On Thu, May 23, 2013 at 1:55 AM, Hallvord Reiar Michaelsen Steen
hallv...@opera.com wrote:
Given that many services do (mistakenly or not) use Origin and/or Referer to
make
security choices, all these headers along with the cookie header ought to be
considered credentials.
Can you give any specific examples of services that use *and* rely on Origin
and/or Referer to make security choices? For example if there is some backend
code hosted on GitHub that I could consider to understand this issue better?
It might also help if you're able to point me to some documentation on how
AppScript and Sites work exactly. My understanding is that you run untrusted
scripts inside a trusted context (sandboxed), and need to make sure these
scripts can not
1) load sensitive data from the origin server
2) cause side effects on the origin server
Your origin server obviously needs to verify incoming requests, using any or
all of
* Cookies (ambient)
* Tokens
* Origin: / Referer: headers (ambient)
and that you make sure untrusted scripts that want to make same-origin requests
use a cross-origin proxy to omit cookies and make sure these requests are thus
not verified as trusted. Is this accurate?
Now, if you have any service that's *only* verifying requests by Origin: /
Referer: I'm pretty sure your service has a glaring security hole..? If
suppressing Origin/Referer is a requirement for Caja, can you sketch some
realistic demo where an otherwise safe service becomes unsafe when this feature
is missing?
I do not have a strong opinion on what the API ought to be -- just that
the feature is a necessary one.
And I fully accept that for Cookie/HTTP auth/SSL session credentials, but I
would like to see some real code evidence that omitting Origin: and Referer: is
necessary too. In theory sites might use them as credentials as you say, but
in practise I don't see how that can work and be safe on the web.
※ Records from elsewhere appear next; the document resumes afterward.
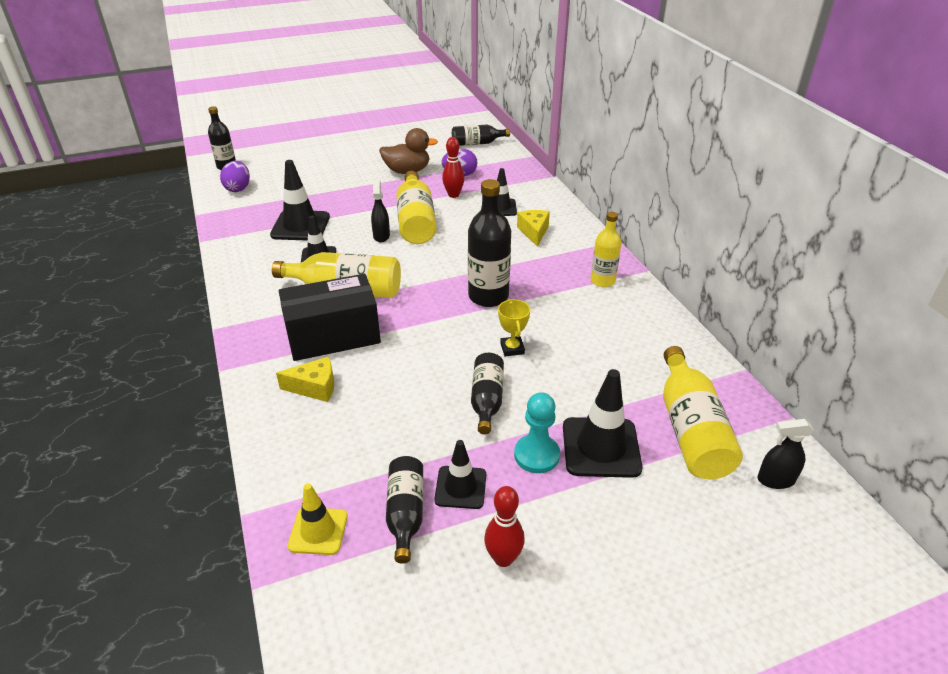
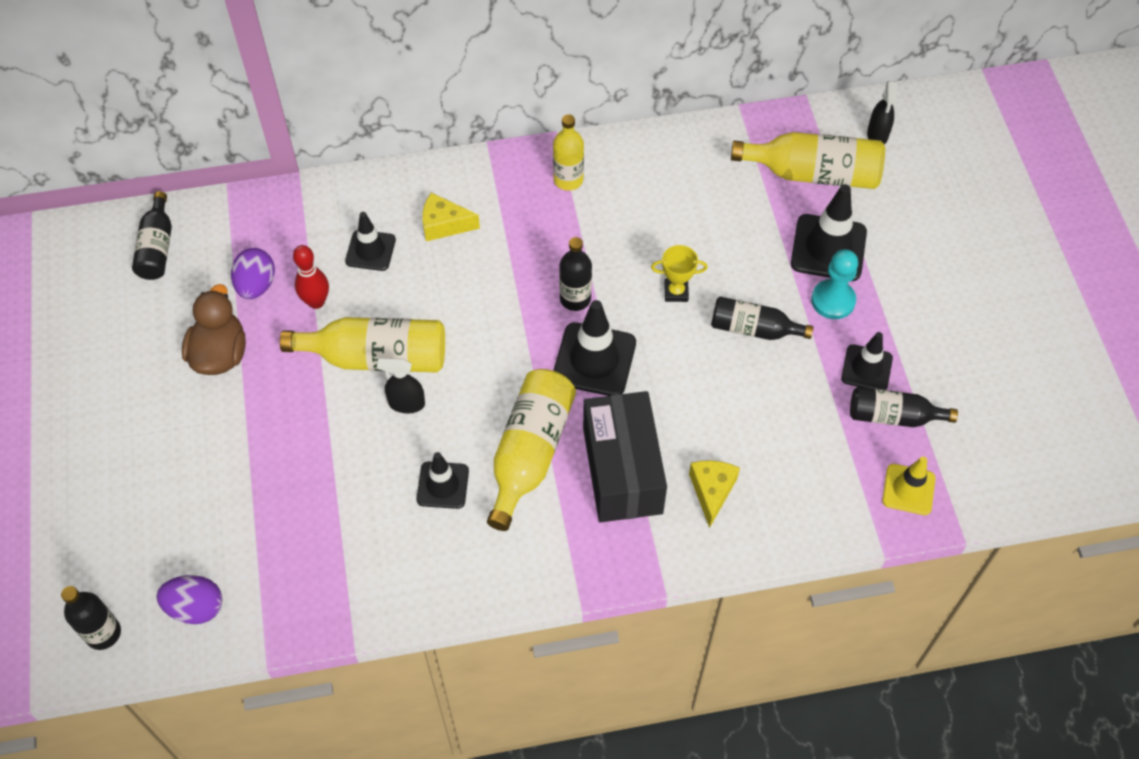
camera: 80 degrees left, 20 degrees up
(300, 226) = (349, 509): black traffic cone -> black traffic cone (594, 360)
(488, 296) = (575, 299): black bottle -> black bottle, size x0.63
(503, 558) = (945, 347): red bowling pin -> none

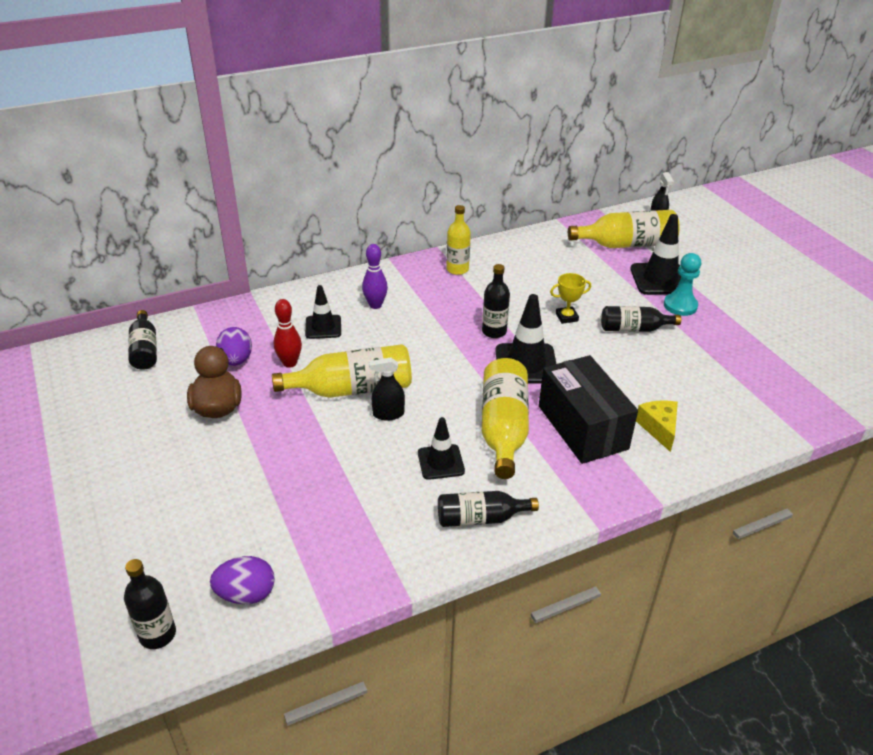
camera: 15 degrees left, 20 degrees down
(444, 225) = (375, 305): yellow cheese -> purple bowling pin
(866, 368) = (727, 338): black traffic cone -> none
(893, 416) = (763, 361): black bottle -> black bottle (480, 518)
(908, 489) = (802, 402): yellow traffic cone -> none

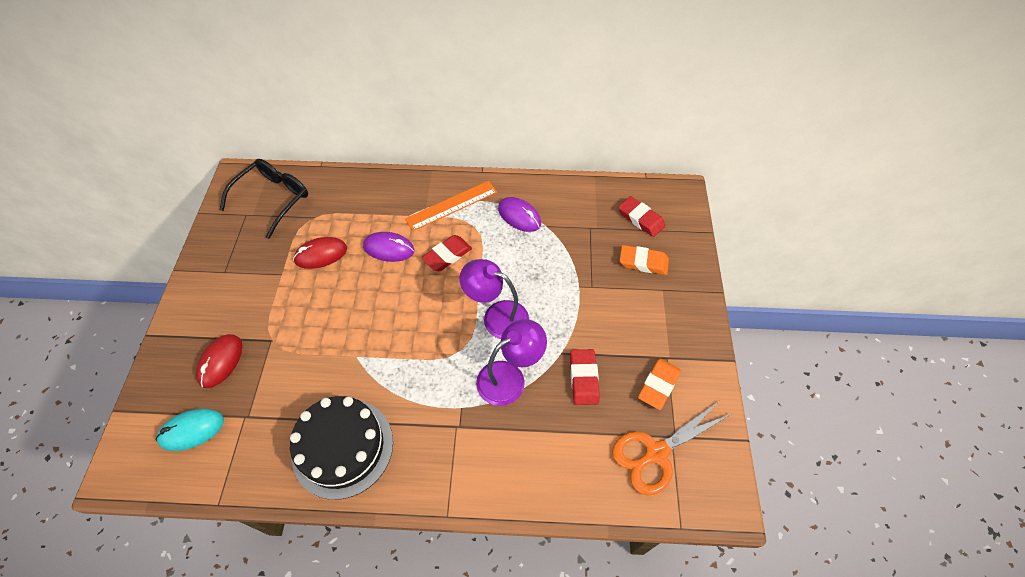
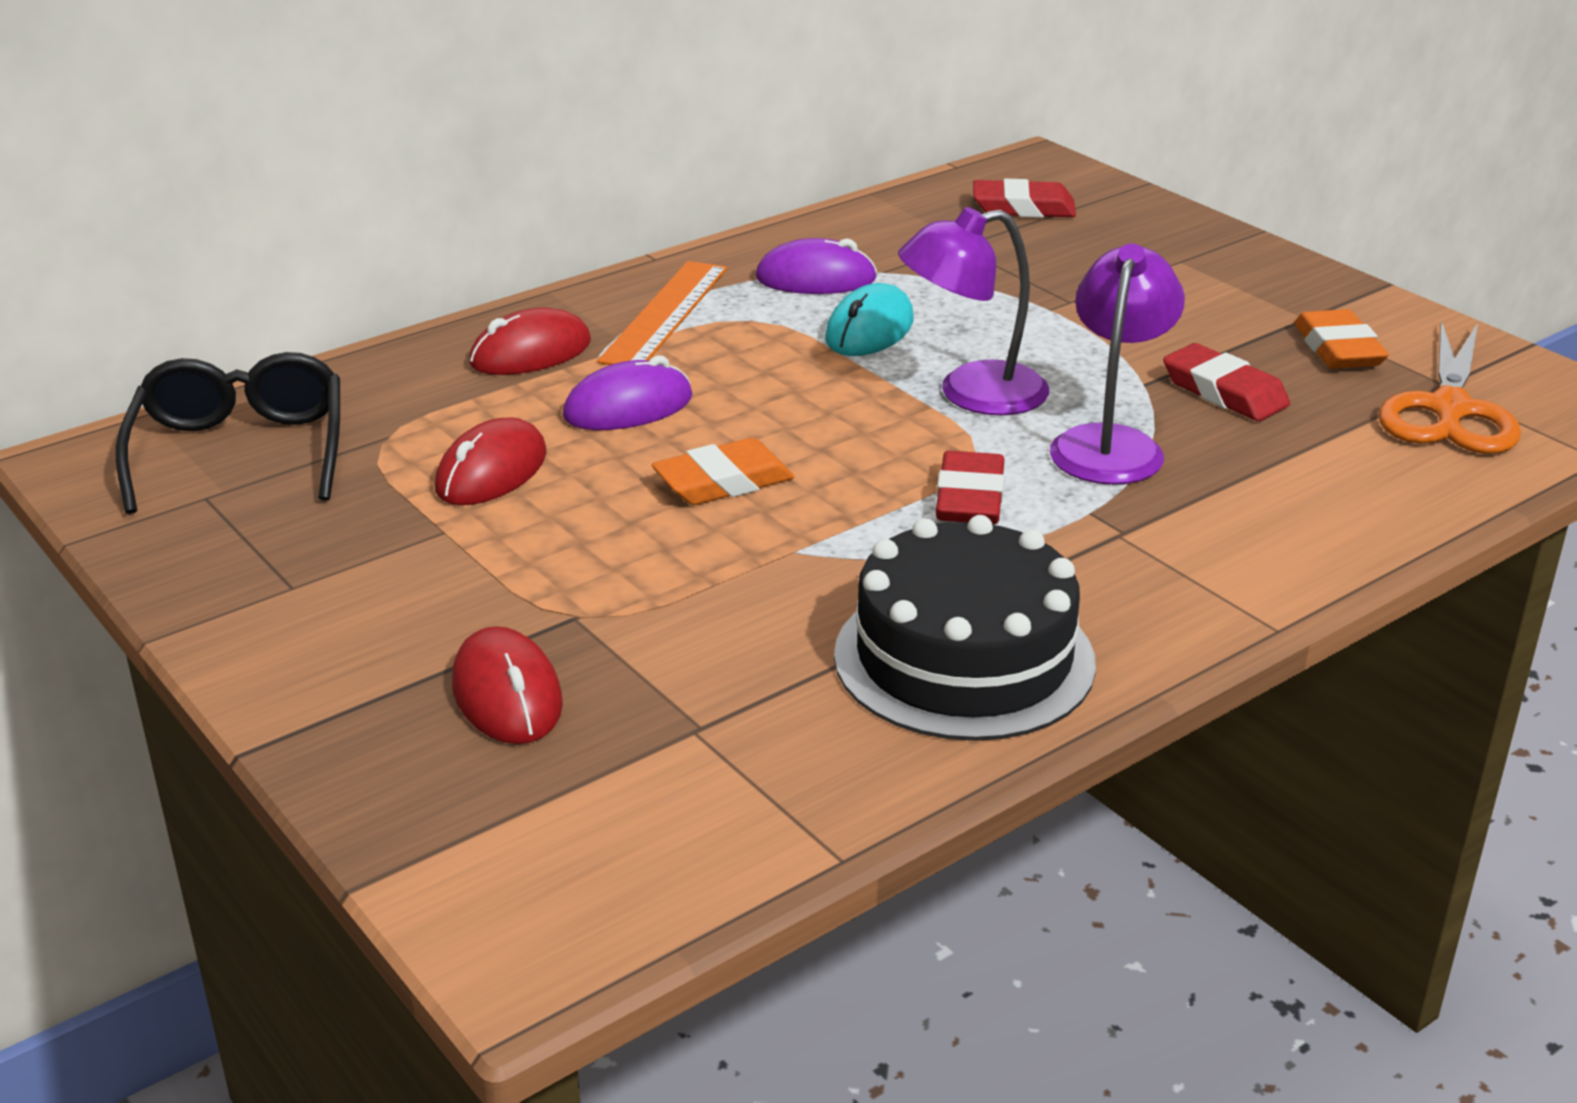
camera: 40 degrees left, 25 degrees down
(192, 430) = (606, 808): turquoise mouse -> turquoise mouse (869, 330)
(392, 201) = (530, 353): none -> red mouse
(447, 255) = (760, 369): red eraser -> red eraser (970, 498)
(643, 262) = (1104, 247): orange eraser -> orange eraser (723, 482)

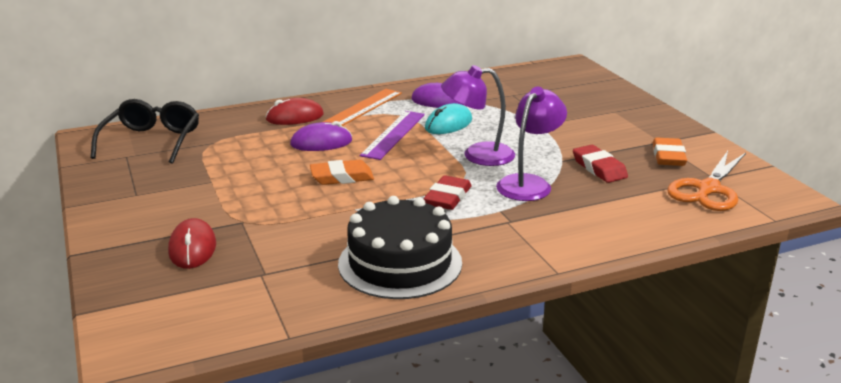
camera: 15 degrees right, 5 degrees down
(491, 472) = (246, 161): red mouse -> none
(770, 368) = (393, 134): none -> purple ruler
(1023, 208) = (553, 82): red eraser -> none

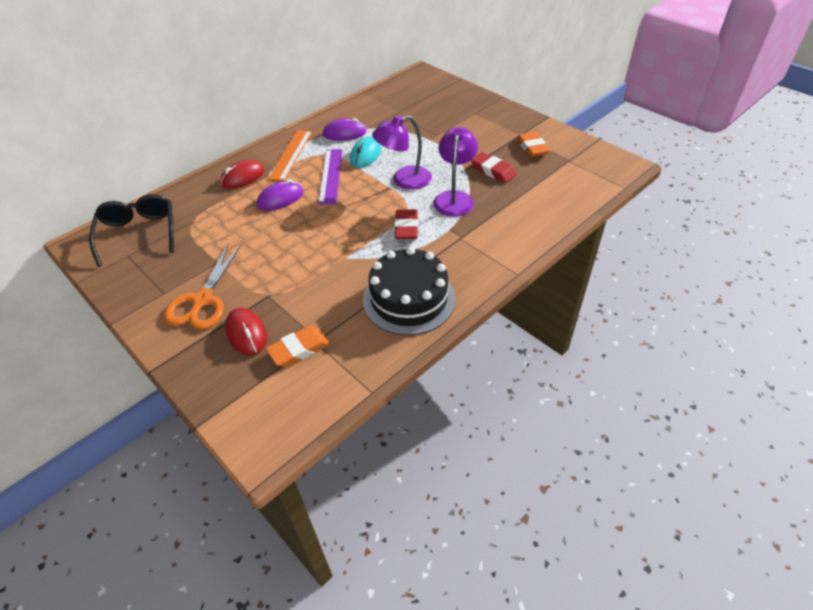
camera: 20 degrees left, 20 degrees up
(342, 177) = (317, 229): orange eraser -> orange eraser (299, 349)
(708, 189) = (572, 171): orange scissors -> orange scissors (202, 300)

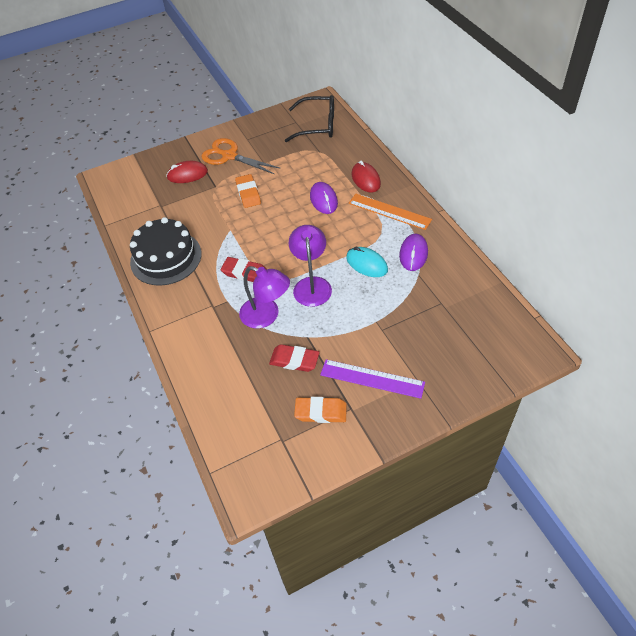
camera: 110 degrees right, 5 degrees up
(299, 349) = (159, 197): orange eraser -> orange eraser (248, 193)
(331, 176) = (342, 234): purple ruler -> purple ruler (372, 378)
(493, 171) = (294, 360): red eraser -> red eraser turned 45 degrees clockwise

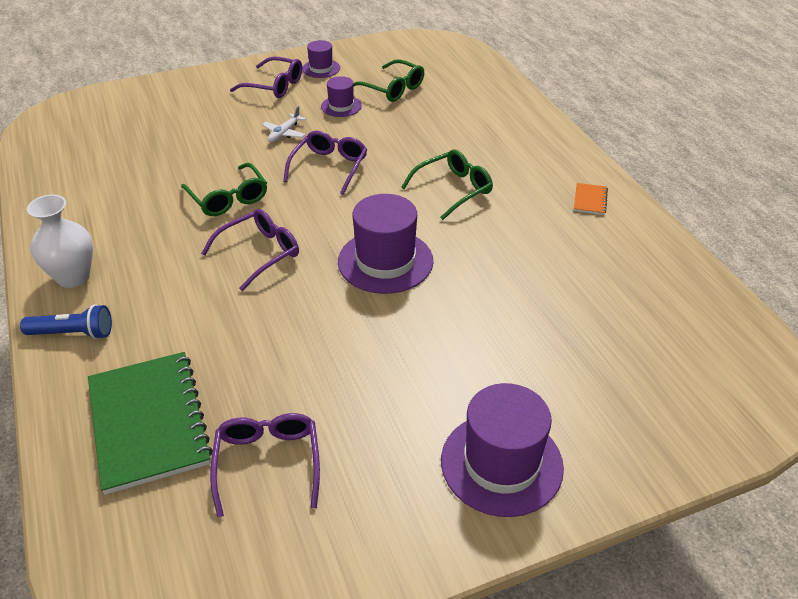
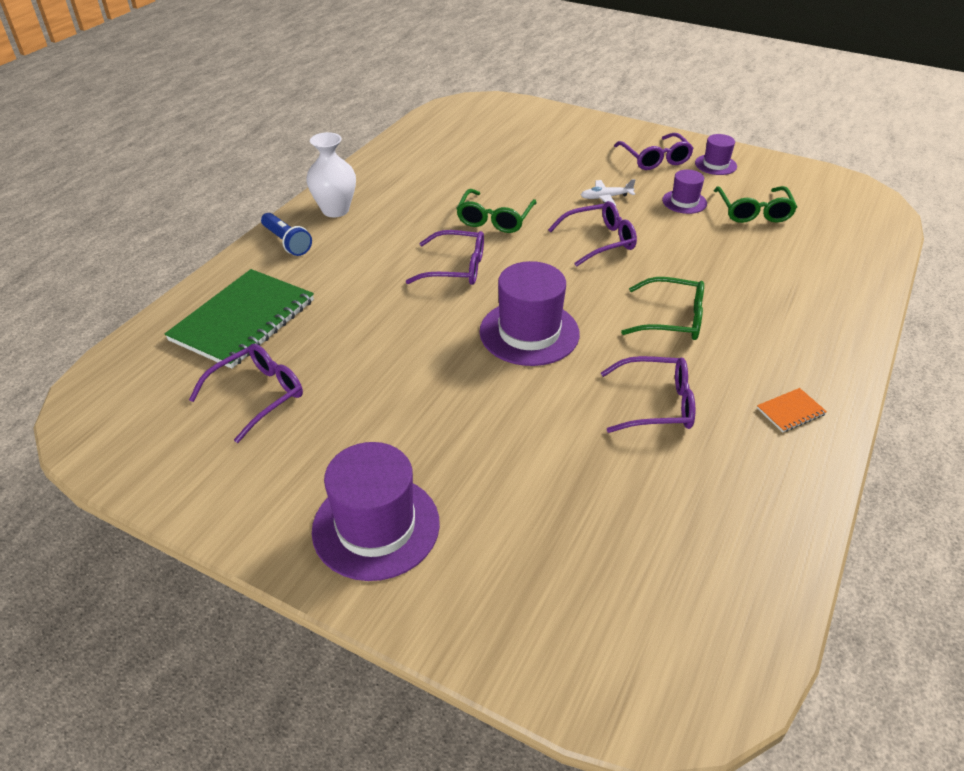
camera: 50 degrees right, 0 degrees up
(525, 249) = (656, 404): none -> purple glasses

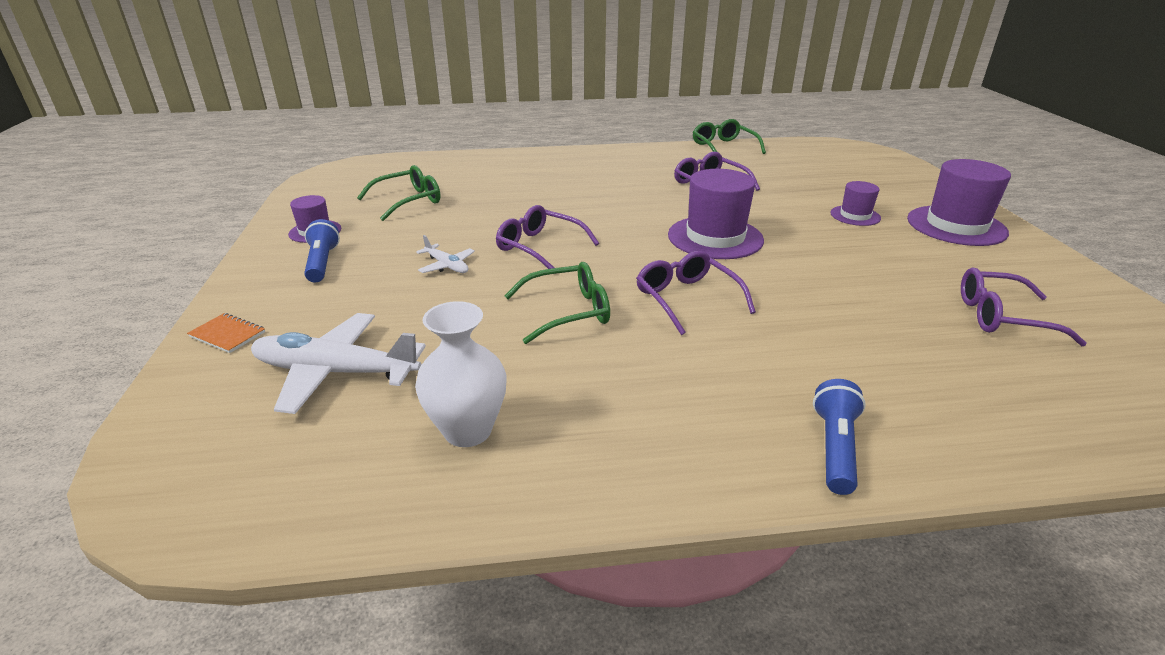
camera: 125 degrees left, 10 degrees down
(243, 320) = (978, 385): green notebook -> none
(335, 210) = (707, 450): white vase -> white vase (468, 430)
(514, 143) = (336, 372): none -> white plane
(655, 159) = (322, 263): purple glasses -> blue flashlight
(672, 319) = (614, 198): green glasses -> green glasses (723, 147)
(684, 202) = (417, 229): purple hat -> purple hat (855, 216)
(790, 411) = (653, 157): orange notebook -> orange notebook (227, 334)

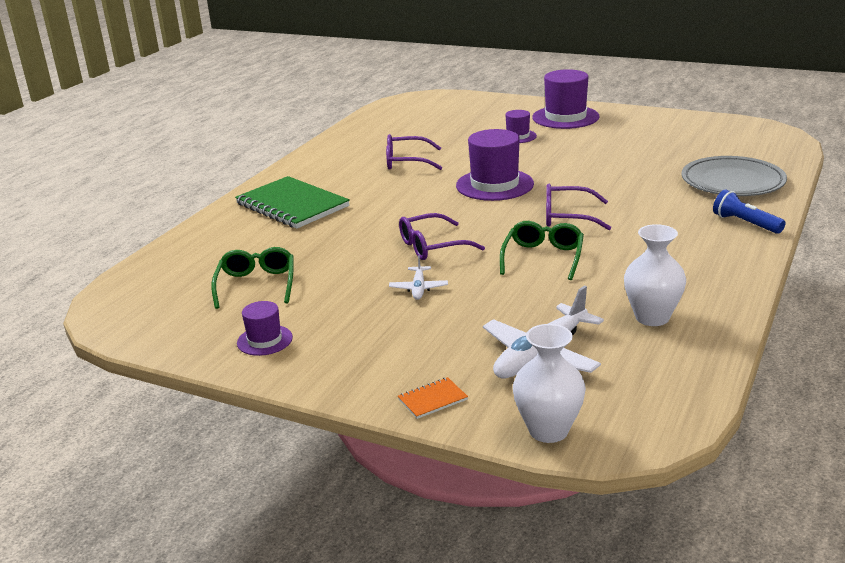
camera: 55 degrees left, 5 degrees down
(170, 422) = (548, 430): none -> white vase
(322, 263) = (343, 343): blue flashlight -> none
(447, 265) = (419, 288): white plane -> white plane turned 105 degrees clockwise
(563, 171) = (292, 205): none -> green notebook
(723, 147) = (342, 136): green glasses -> none
(965, 399) = (732, 182): none -> grey plate
(1002, 317) = (672, 146): purple glasses -> none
If we ship XHR with an anonymous flag removing Origin: and Referer: and call
it a security feature, wouldn't that *encourage* sites to validate requests by
Origin: and Referer:? Aren't we basically pushing snake oil security measures
if we do so?
That said using two boolean flags (withCredentials and anon) to
represent what is at least currently a tri-state value does (as you
point out) run the risk of confusing developers who set the flags
to conflicting values.
To be fair: as the spec is written, it's not supposed to be possible to set
them to conflicting values. Implementations may of course be buggy..
I hope you don't mind me going on and on about this.. I think we may still have
time to improve the spec here and make implementations support Caja's use cases
better, so your input is very useful.